Exercise passage ::
=======
Aden Hashi Farah Aero (, ) (died 1 May 2008) was the military commander of the Al Shabaab. He was from the Ayr sub-clan, part of the Habar Gidir, which is a branch of the Hawiye clan. He was reportedly married to Halima Abdi Issa Yusuf. He was among several militants killed in a U.S. airstrike on 1 May 2008.

Afghanistan and Al-Qaeda 
Aden Hashi Farah Aero was said to have gone to Afghanistan to train with al-Qaeda before 2001, according to Matthew Bryden of International Crisis Group.

According to International Crisis Group, it was after this stint with the terror organisation that he went back to Somalia in 2003 to set up a network with other al-Itihaad al-Islamiya veterans to assassinate foreigners and opponents, culminating in the eventual deaths of four foreign aid workers and at least ten Somali former military and police officers. On 10 June 2006, The Guardian repeated this story by stating, "An unnamed network run by one of Aweys's proteges, Aden Hashi Farah "Aero", has been linked to the murder of four western aid workers and more than a dozen Somalis who allegedly cooperated with counter-terror organisations."
=======
Data records ::
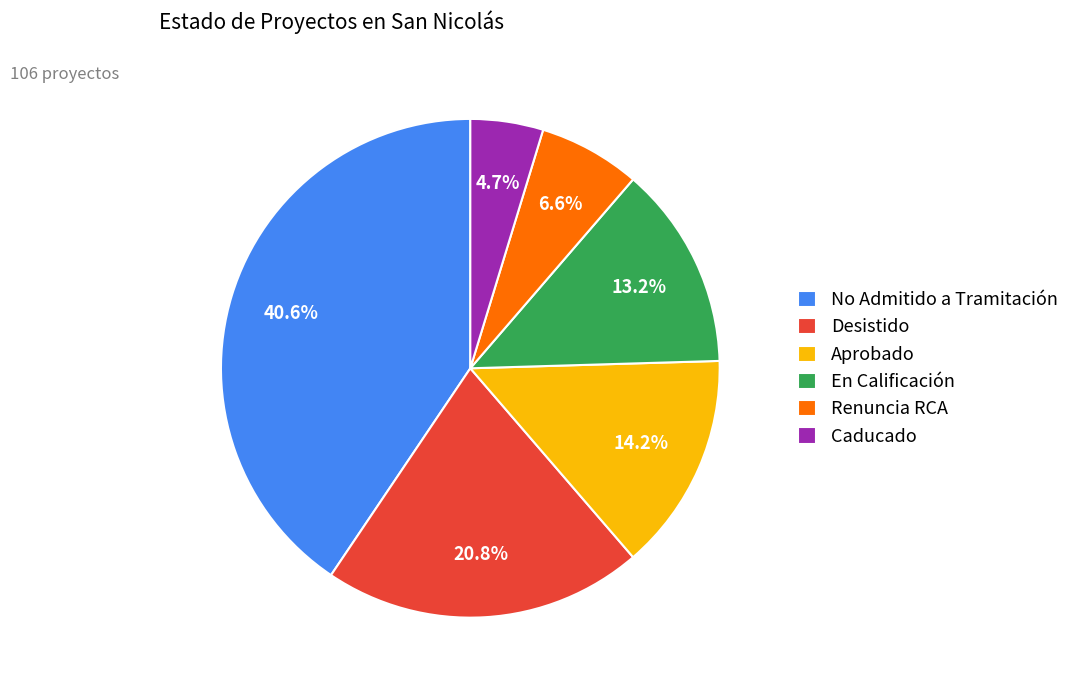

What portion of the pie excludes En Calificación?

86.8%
=======
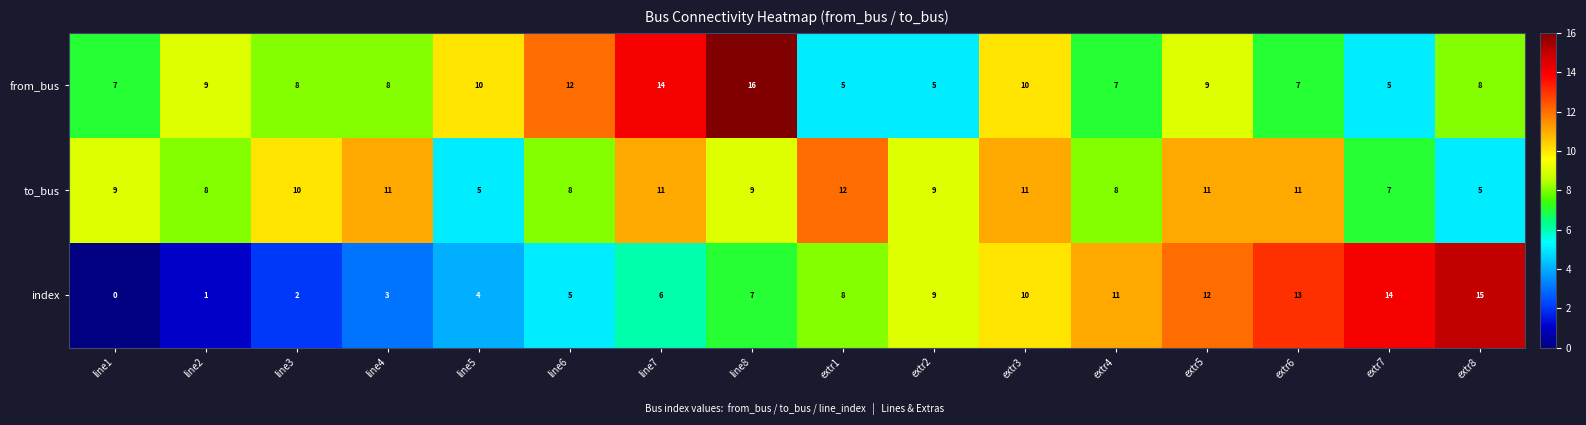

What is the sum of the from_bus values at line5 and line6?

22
=======
Tasks to complete ::
1 > In the passage about Aden Hashi Farah Aero, translate the sentence "He was reportedly married to Halima Abdi Issa Yusuf." into Spanish.
2 > According to the passage about Aden Hashi Farah Aero, in what year did he go back to Somalia to set up his network?
3 > Write the next part of the passage about Aden Hashi Farah Aero, picking up right after its final sentence.

Results by task ::
1 > Según se informa, estaba casado con Halima Abdi Issa Yusuf.

2 > 2003

3 >
He was placed in charge of the Shabaab by Hassan Dahir Aweys, but an October 2006 article in The Economist indicated  Aweys may have had some regrets regarding the appointment.

Attempt on life 
Theresa Whelan, the U.S. deputy assistant secretary of defense for African affairs, in a press conference on 17 January 2007, said she believed the U.S. AC-130 gunship raid which occurred on 8 January had killed eight fighters linked to Aden Hashi Farah Aero. Aero was believed to have been wounded in the attack and perhaps killed. However, on 7 March 2007 an audio tape issued by Aden Hashi Aero was sent to the Koran Radio station in Mogadishu.

Al-Qaeda in Somalia 
According to intelligence provided to Somalia's Deputy Defence Minister, Salad Ali Jelle, Aden Hashi Aero was named by Al Qaeda as its leader in the war-torn nation. It was also reported by the Associated Press that the United Nations have attributed 16 killings to him, including BBC journalist Kate Peyton. They also reported a failed attempt to bring down an Ethiopian airliner.

Death

On 1 May 2008, Aero and another important leader of the Hizbul Shabaab, Sheikh Muhyadin Omar, were killed by a U.S. airstrike on his house in the town of Dhusamareb. Paul Salopek reported in the Chicago Tribune that jihadists vowed to kill every foreigner in Somalia in response.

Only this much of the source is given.